| Charles Holden is best known
for the London Underground stations he designed for the London Passenger
Board in the 1920s and 30s.
Born in Bolton 1875, Holden was later a
partner in the Adams, Holden and Pearson Partnership, one of the most
prolific and successful firms in Britain. Over the course of his long
career Holden designed buildings both in Britain and abroad. From the
tallest office building in London, to war memorials, a University and the
first of the great public buildings, the modern Underground Station.
Including work with the Imperial War Graves Commission, where Holden
designed some of the most eloquent memorials to honour the dead.
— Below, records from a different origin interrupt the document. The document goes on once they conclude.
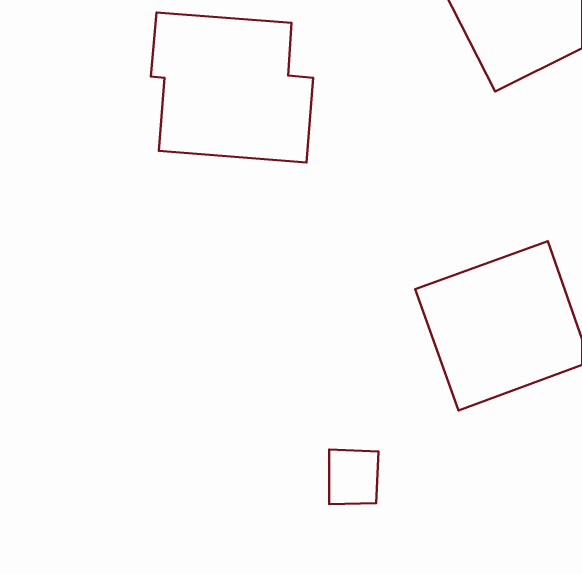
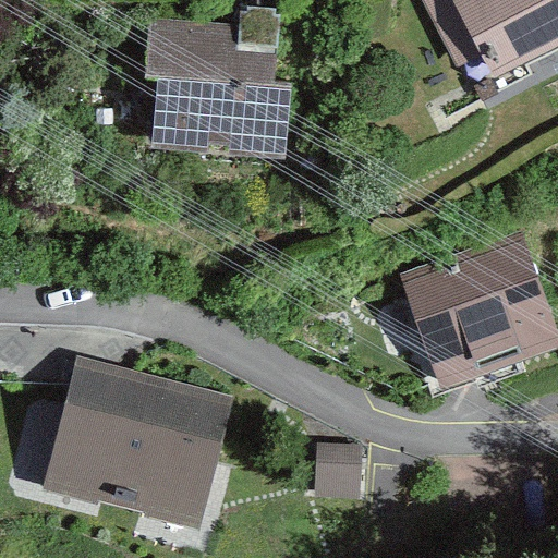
building: none -> [40,353,235,527]

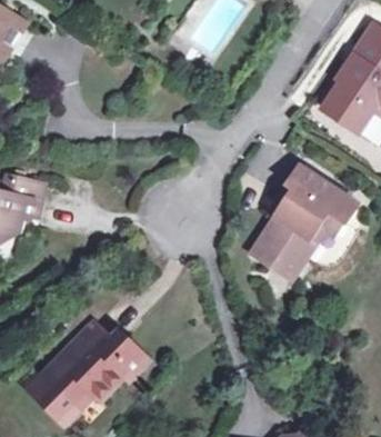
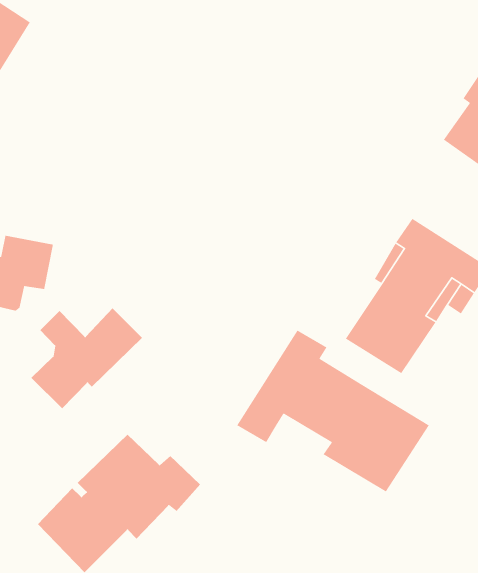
building: none -> [30,308,143,409]
building: none -> [236,329,430,492]

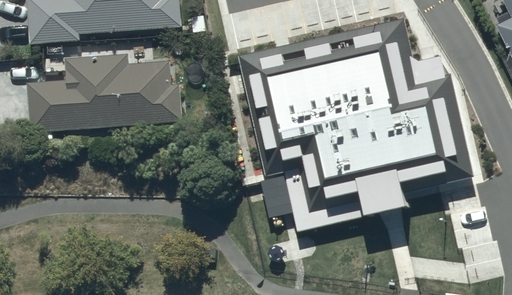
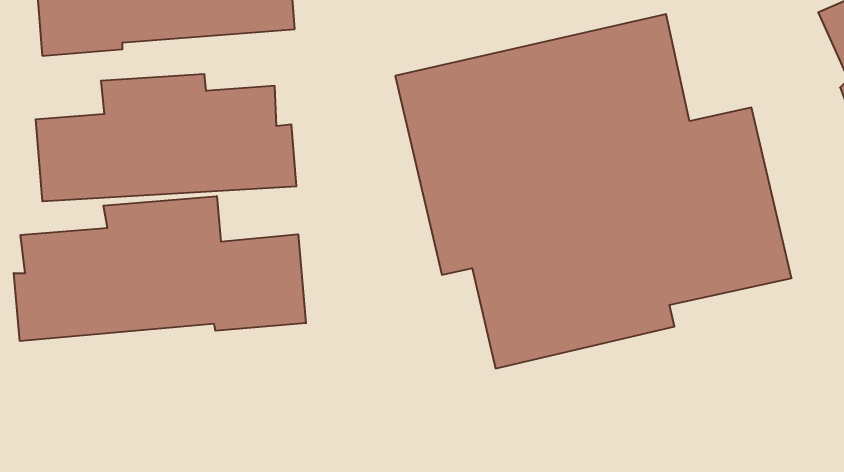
building: none -> [14,196,306,341]

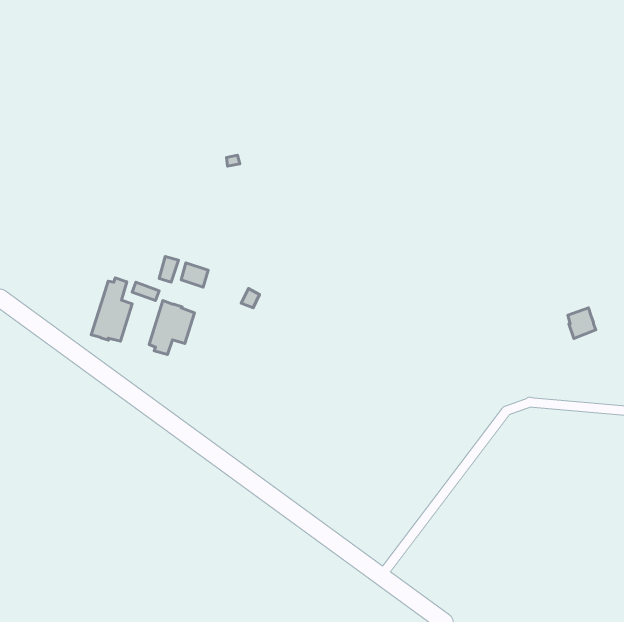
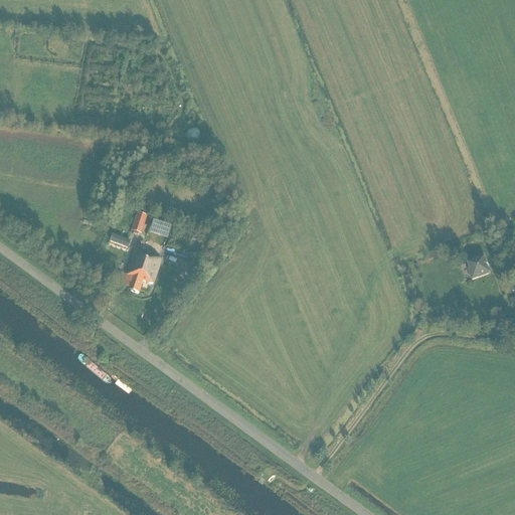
building: [91,278,132,341] -> none

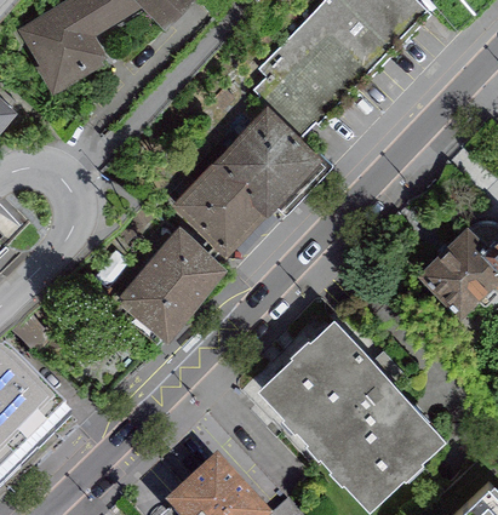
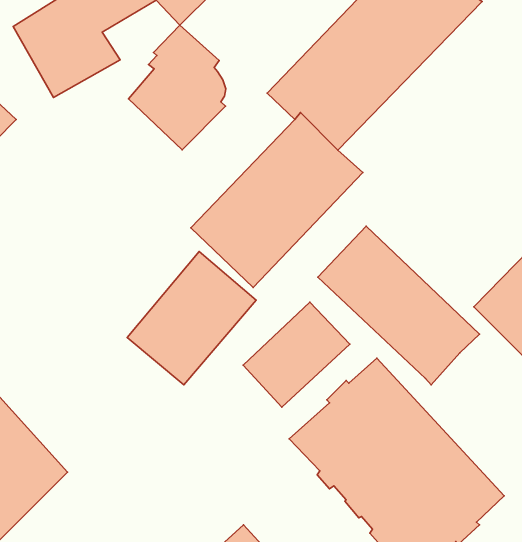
building: none -> [129,25,226,150]
building: none -> [318,226,479,385]
building: none -> [243,302,350,407]

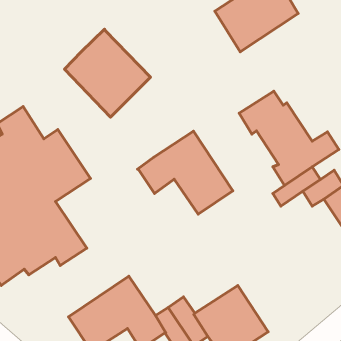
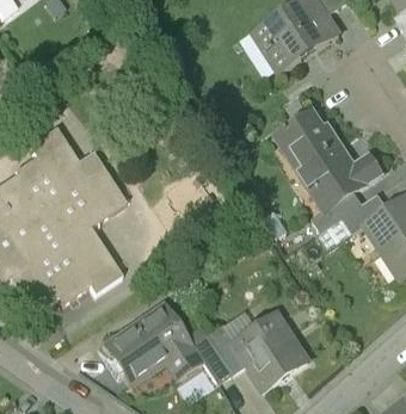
building: [64,29,151,117] -> none
building: [137,131,233,214] -> none

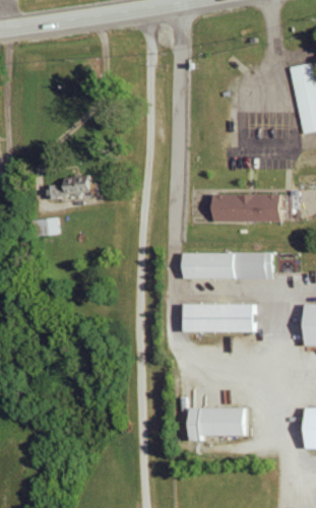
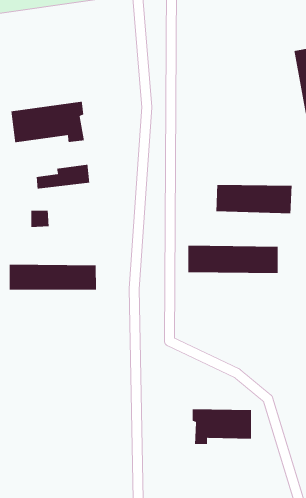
building: none -> [11,101,85,143]
building: none -> [9,264,97,291]
building: [182,303,256,332] -> none

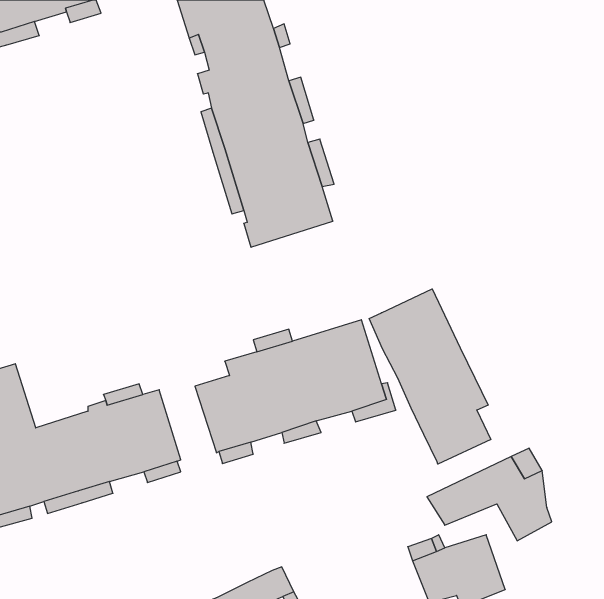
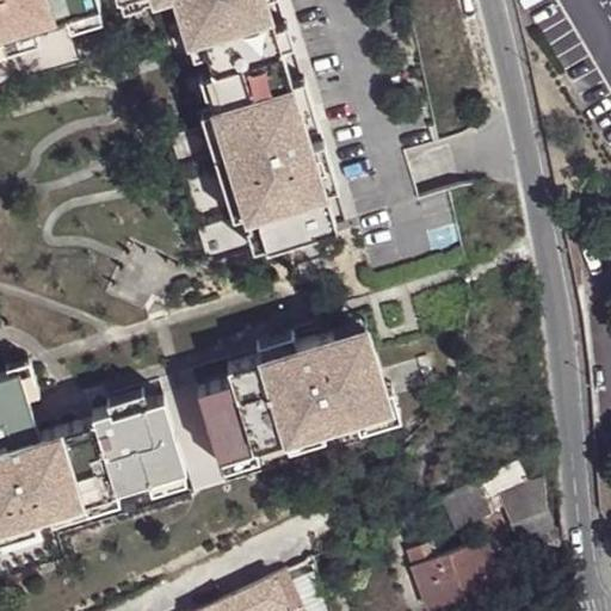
building: [369,289,491,464] -> none

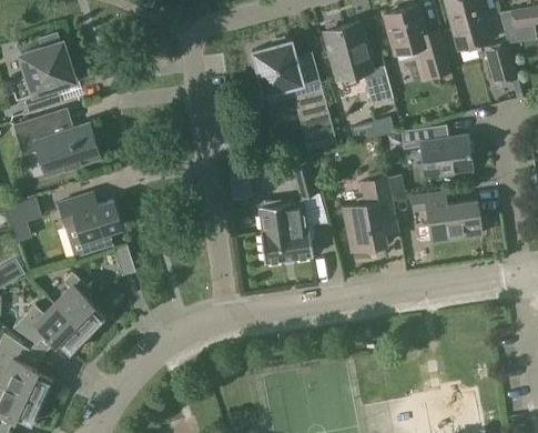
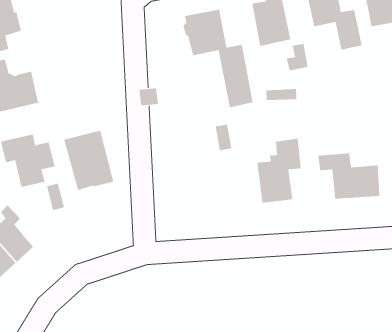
building: [400,125,471,177] -> none
building: none -> [63,130,114,191]
building: [258,202,313,264] -> none

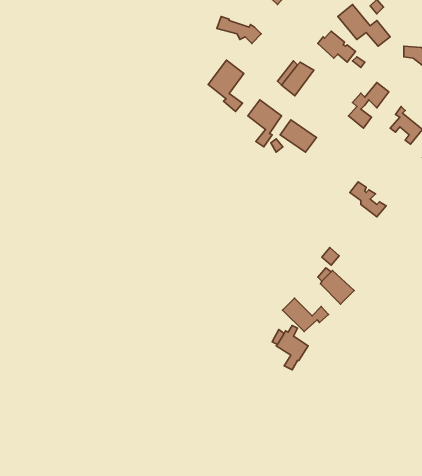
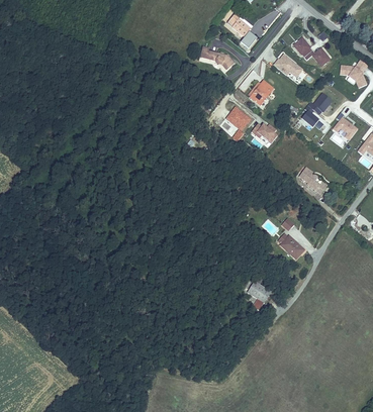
building: [208,60,244,111] -> none
building: [283,298,329,332] -> none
Holden embodied both the architecture of
the modern and that of the past. A master of the traditional classical
form with a profound knowledge of construction and materials. His
modernity came from his belief that architecture should, '...throw off its
mantle of deceits; its cornices, pilasters, mouldings...'
He was far more concerned with functional problems; how rainwater could
naturally clean a wall; the flow of pedestrians through a building.
Holden believed architecture should be a
collaborative effort, which explains why he declined a Knighthood, twice.
A highly modest man, who was yet able to exercise such an influence that
he was near hero-worshipped by his colleagues.
Holden's architecture was functional and
accessible. More importantly he resisted the revivalist architecture of
the period with his own sense of the modern.